Drive to the Rose Bowl, a city away. Here, the line of cars is Disneyland-esque, winding and doubling back, with no Space Mountain at the end, just a nasal swab. Do the math: an hour to wait, another hour or so for results.
“Remember how we made fun of my dad for stockpiling home tests?” your spouse says. “Do you want to just drive to Orange County and get one from him? I think it will take less time.”
Your spouse’s dad loves garage sales and Black Friday doorbusters. He buys things in triplicate. You have never met someone who owns more Igloo coolers. A few days ago, his collection of COVID tests seemed like his collection of baseball stadium giveaways: more valuable in his mind than in reality. Today, your spouse calls him from the road, humbled.
Speed down the empty Sunday freeway to the neighboring county. Greet your in-laws, at a distance.
Your son is still getting the hang of reading and sometimes mixes up Bs and Ds, but he COVID-tests weekly in school and is an expert at swabbing his own nostrils.
Plunge the fancy Q-tip into the plastic vial. Count together as you swish it around. Exchange it for a test strip. Put the kit on your in-laws’ porch. Set a timer. Cross your fingers.
Fifteen minutes later, the strip shows a single line. Negative. Just like all those home pregnancy tests you took during your infertile years, but this time you won’t cry for weeks afterward. This time you’ll celebrate and go to Big Bear.
Pull up in front of your friends’ house, only four hours behind schedule. Your son and his bestie duel with lightsabers while you wrestle with the roof bag.
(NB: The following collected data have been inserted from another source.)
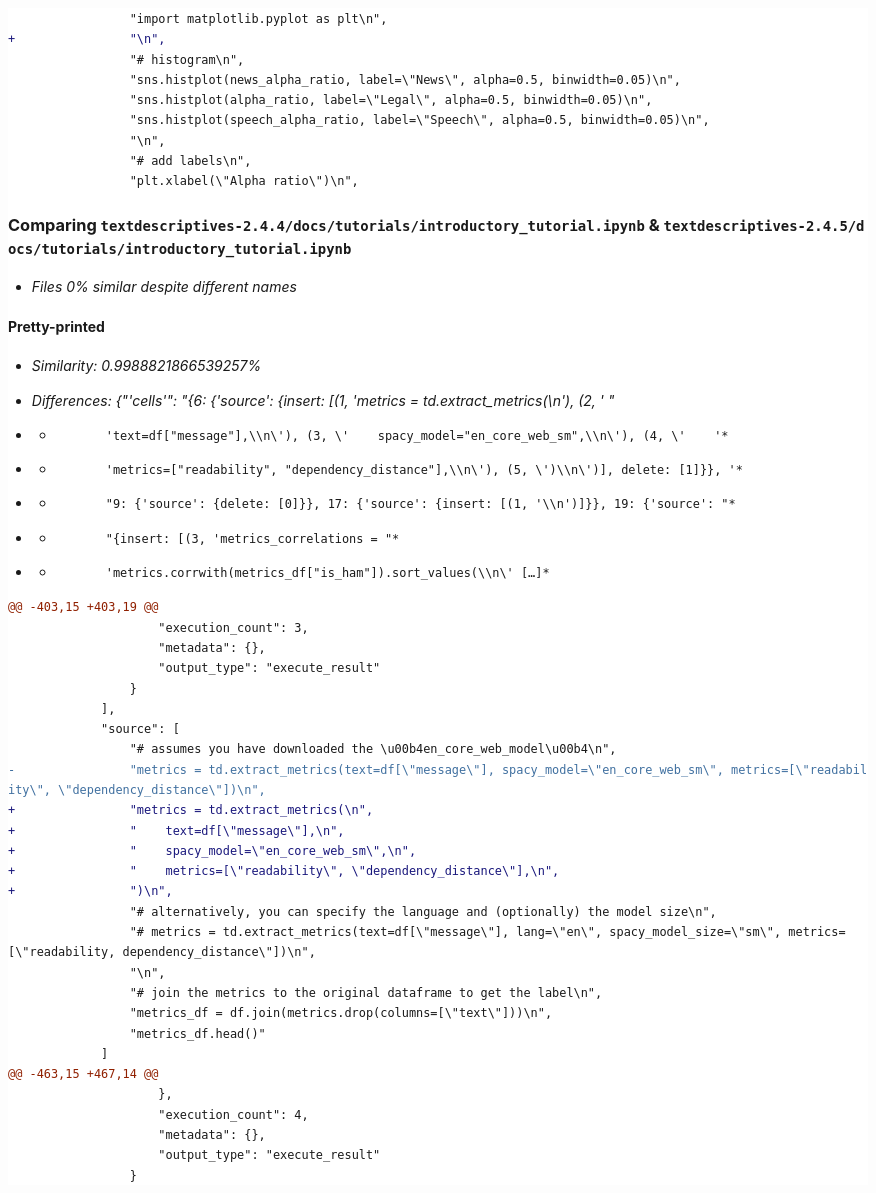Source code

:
 ```diff
                 "import matplotlib.pyplot as plt\n",
+                "\n",
                 "# histogram\n",
                 "sns.histplot(news_alpha_ratio, label=\"News\", alpha=0.5, binwidth=0.05)\n",
                 "sns.histplot(alpha_ratio, label=\"Legal\", alpha=0.5, binwidth=0.05)\n",
                 "sns.histplot(speech_alpha_ratio, label=\"Speech\", alpha=0.5, binwidth=0.05)\n",
                 "\n",
                 "# add labels\n",
                 "plt.xlabel(\"Alpha ratio\")\n",
```

### Comparing `textdescriptives-2.4.4/docs/tutorials/introductory_tutorial.ipynb` & `textdescriptives-2.4.5/docs/tutorials/introductory_tutorial.ipynb`

 * *Files 0% similar despite different names*

#### Pretty-printed

 * *Similarity: 0.9988821866539257%*

 * *Differences: {"'cells'": "{6: {'source': {insert: [(1, 'metrics = td.extract_metrics(\\n'), (2, '    "*

 * *            'text=df["message"],\\n\'), (3, \'    spacy_model="en_core_web_sm",\\n\'), (4, \'    '*

 * *            'metrics=["readability", "dependency_distance"],\\n\'), (5, \')\\n\')], delete: [1]}}, '*

 * *            "9: {'source': {delete: [0]}}, 17: {'source': {insert: [(1, '\\n')]}}, 19: {'source': "*

 * *            "{insert: [(3, 'metrics_correlations = "*

 * *            'metrics.corrwith(metrics_df["is_ham"]).sort_values(\\n\' […]*

```diff
@@ -403,15 +403,19 @@
                     "execution_count": 3,
                     "metadata": {},
                     "output_type": "execute_result"
                 }
             ],
             "source": [
                 "# assumes you have downloaded the \u00b4en_core_web_model\u00b4\n",
-                "metrics = td.extract_metrics(text=df[\"message\"], spacy_model=\"en_core_web_sm\", metrics=[\"readability\", \"dependency_distance\"])\n",
+                "metrics = td.extract_metrics(\n",
+                "    text=df[\"message\"],\n",
+                "    spacy_model=\"en_core_web_sm\",\n",
+                "    metrics=[\"readability\", \"dependency_distance\"],\n",
+                ")\n",
                 "# alternatively, you can specify the language and (optionally) the model size\n",
                 "# metrics = td.extract_metrics(text=df[\"message\"], lang=\"en\", spacy_model_size=\"sm\", metrics=[\"readability, dependency_distance\"])\n",
                 "\n",
                 "# join the metrics to the original dataframe to get the label\n",
                 "metrics_df = df.join(metrics.drop(columns=[\"text\"]))\n",
                 "metrics_df.head()"
             ]
@@ -463,15 +467,14 @@
                     },
                     "execution_count": 4,
                     "metadata": {},
                     "output_type": "execute_result"
                 }
```

 [Paper]: https://arxiv.org/abs/2301.02057
 [Tutorials]: https://hlasse.github.io/TextDescriptives/tutorial.html
 [Getting started]: https://hlasse.github.io/TextDescriptives/usingthepackage.html
 [API References]: https://hlasse.github.io/TextDescriptives/index.html
 [News and changelog]: https://hlasse.github.io/TextDescriptives/news.html
 [Paper]: https://arxiv.org/abs/2301.02057
 [Tutorials]: https://hlasse.github.io/TextDescriptives/tutorial.html
 [Getting started]: https://hlasse.github.io/TextDescriptives/usingthepackage.html
 [API References]: https://hlasse.github.io/TextDescriptives/index.html
 [News and changelog]: https://hlasse.github.io/TextDescriptives/news.html
 [Paper]: https://arxiv.org/abs/2301.02057
 [Tutorials]: https://hlasse.github.io/TextDescriptives/tutorial.html
 [Getting started]: https://hlasse.github.io/TextDescriptives/usingthepackage.html
 [API References]: https://hlasse.github.io/TextDescriptives/index.html
 [News and changelog]: https://hlasse.github.io/TextDescriptives/news.html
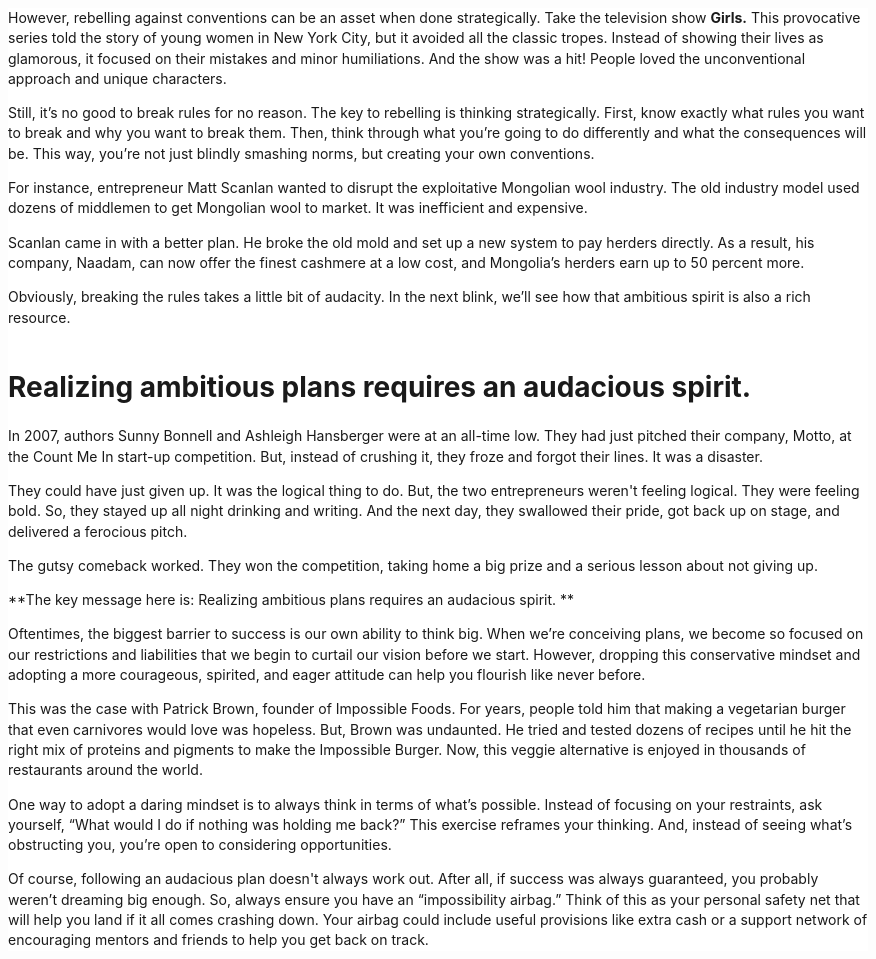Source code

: However, rebelling against conventions can be an asset when done strategically. Take the television show **Girls.** This provocative series told the story of young women in New York City, but it avoided all the classic tropes. Instead of showing their lives as glamorous, it focused on their mistakes and minor humiliations. And the show was a hit! People loved the unconventional approach and unique characters.

Still, it’s no good to break rules for no reason. The key to rebelling is thinking strategically. First, know exactly what rules you want to break and why you want to break them. Then, think through what you’re going to do differently and what the consequences will be. This way, you’re not just blindly smashing norms, but creating your own conventions.

For instance, entrepreneur Matt Scanlan wanted to disrupt the exploitative Mongolian wool industry. The old industry model used dozens of middlemen to get Mongolian wool to market. It was inefficient and expensive. 

Scanlan came in with a better plan. He broke the old mold and set up a new system to pay herders directly. As a result, his company, Naadam, can now offer the finest cashmere at a low cost, and Mongolia’s herders earn up to 50 percent more.

Obviously, breaking the rules takes a little bit of audacity. In the next blink, we’ll see how that ambitious spirit is also a rich resource. 

# Realizing ambitious plans requires an audacious spirit.

In 2007, authors Sunny Bonnell and Ashleigh Hansberger were at an all-time low. They had just pitched their company, Motto, at the Count Me In start-up competition. But, instead of crushing it, they froze and forgot their lines. It was a disaster. 

They could have just given up. It was the logical thing to do. But, the two entrepreneurs weren't feeling logical. They were feeling bold. So, they stayed up all night drinking and writing. And the next day, they swallowed their pride, got back up on stage, and delivered a ferocious pitch.

The gutsy comeback worked. They won the competition, taking home a big prize and a serious lesson about not giving up.

**The key message here is: Realizing ambitious plans requires an audacious spirit. **

Oftentimes, the biggest barrier to success is our own ability to think big. When we’re conceiving plans, we become so focused on our restrictions and liabilities that we begin to curtail our vision before we start. However, dropping this conservative mindset and adopting a more courageous, spirited, and eager attitude can help you flourish like never before.

This was the case with Patrick Brown, founder of Impossible Foods. For years, people told him that making a vegetarian burger that even carnivores would love was hopeless. But, Brown was undaunted. He tried and tested dozens of recipes until he hit the right mix of proteins and pigments to make the Impossible Burger. Now, this veggie alternative is enjoyed in thousands of restaurants around the world.

One way to adopt a daring mindset is to always think in terms of what’s possible. Instead of focusing on your restraints, ask yourself, “What would I do if nothing was holding me back?” This exercise reframes your thinking. And, instead of seeing what’s obstructing you, you’re open to considering opportunities. 

Of course, following an audacious plan doesn't always work out. After all, if success was always guaranteed, you probably weren’t dreaming big enough. So, always ensure you have an “impossibility airbag.” Think of this as your personal safety net that will help you land if it all comes crashing down. Your airbag could include useful provisions like extra cash or a support network of encouraging mentors and friends to help you get back on track.
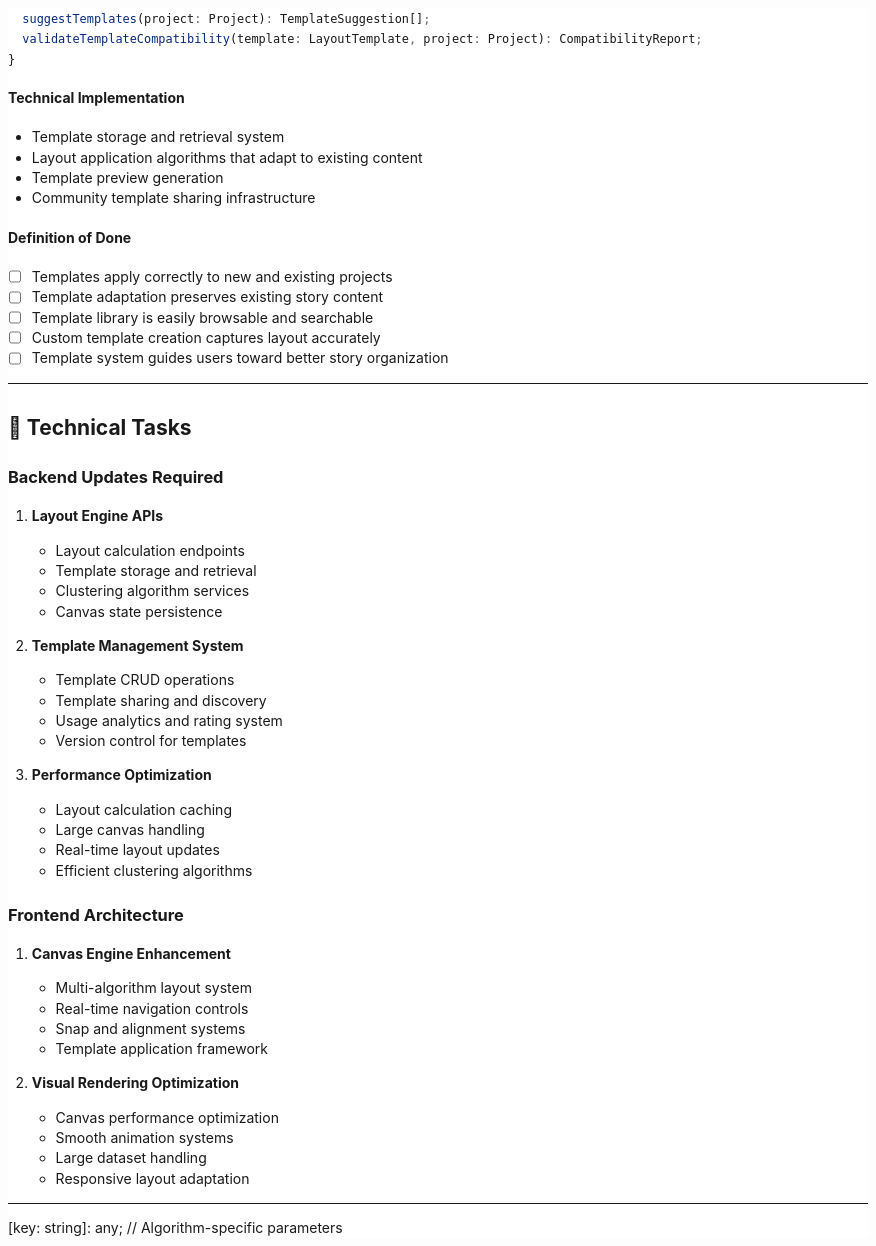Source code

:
 ```typescript
  suggestTemplates(project: Project): TemplateSuggestion[];
  validateTemplateCompatibility(template: LayoutTemplate, project: Project): CompatibilityReport;
}
```

#### Technical Implementation
- Template storage and retrieval system
- Layout application algorithms that adapt to existing content
- Template preview generation
- Community template sharing infrastructure

#### Definition of Done
- [ ] Templates apply correctly to new and existing projects
- [ ] Template adaptation preserves existing story content
- [ ] Template library is easily browsable and searchable
- [ ] Custom template creation captures layout accurately
- [ ] Template system guides users toward better story organization

---

## 🔧 Technical Tasks

### Backend Updates Required
1. **Layout Engine APIs**
   - Layout calculation endpoints
   - Template storage and retrieval
   - Clustering algorithm services
   - Canvas state persistence

2. **Template Management System**
   - Template CRUD operations
   - Template sharing and discovery
   - Usage analytics and rating system
   - Version control for templates

3. **Performance Optimization**
   - Layout calculation caching
   - Large canvas handling
   - Real-time layout updates
   - Efficient clustering algorithms

### Frontend Architecture
1. **Canvas Engine Enhancement**
   - Multi-algorithm layout system
   - Real-time navigation controls
   - Snap and alignment systems
   - Template application framework

2. **Visual Rendering Optimization**
   - Canvas performance optimization
   - Smooth animation systems
   - Large dataset handling
   - Responsive layout adaptation

---

  [key: string]: any;          // Algorithm-specific parameters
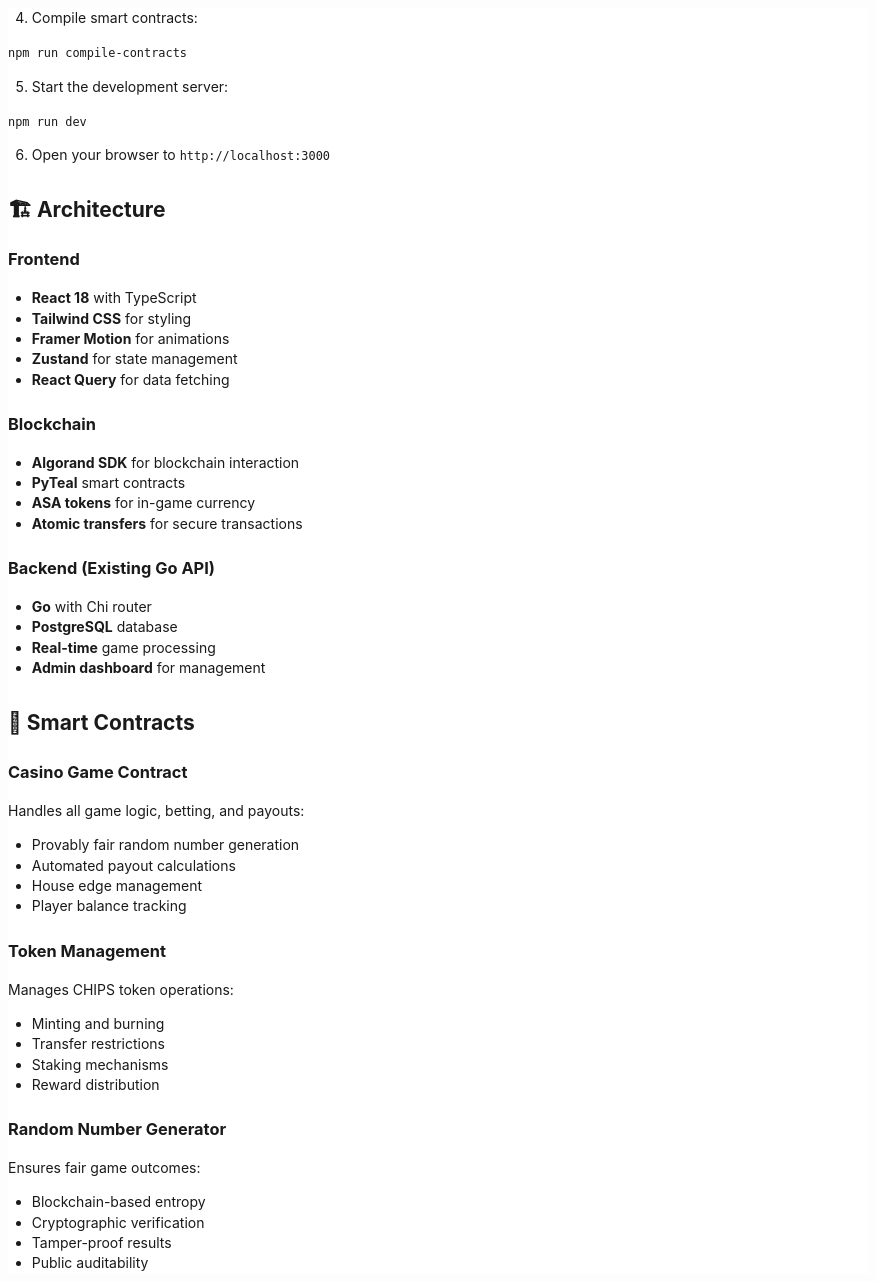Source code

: 4. Compile smart contracts:
```bash
npm run compile-contracts
```

5. Start the development server:
```bash
npm run dev
```

6. Open your browser to `http://localhost:3000`

## 🏗️ Architecture

### Frontend
- **React 18** with TypeScript
- **Tailwind CSS** for styling
- **Framer Motion** for animations
- **Zustand** for state management
- **React Query** for data fetching

### Blockchain
- **Algorand SDK** for blockchain interaction
- **PyTeal** smart contracts
- **ASA tokens** for in-game currency
- **Atomic transfers** for secure transactions

### Backend (Existing Go API)
- **Go** with Chi router
- **PostgreSQL** database
- **Real-time** game processing
- **Admin dashboard** for management

## 🎯 Smart Contracts

### Casino Game Contract
Handles all game logic, betting, and payouts:
- Provably fair random number generation
- Automated payout calculations
- House edge management
- Player balance tracking

### Token Management
Manages CHIPS token operations:
- Minting and burning
- Transfer restrictions
- Staking mechanisms
- Reward distribution

### Random Number Generator
Ensures fair game outcomes:
- Blockchain-based entropy
- Cryptographic verification
- Tamper-proof results
- Public auditability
“I was trying to prepare him,” his bestie’s mom says. “Our New Year’s Eve plans were already canceled, and it was just such a lonely year. I’m so glad we get to do this.”
Her son slices the air with a purple saber and says to yours, “I’m so happy we’re both fully vaccinated.” That is a phrase first graders say now.
Last week’s storm covered the mountain in fresh white snow. Your dad warned you, a half dozen times, about black ice: the invisible thing that could send you spinning off the road. You know it’s real, but today traffic is heavy, and the collective heat of humanity has melted it away.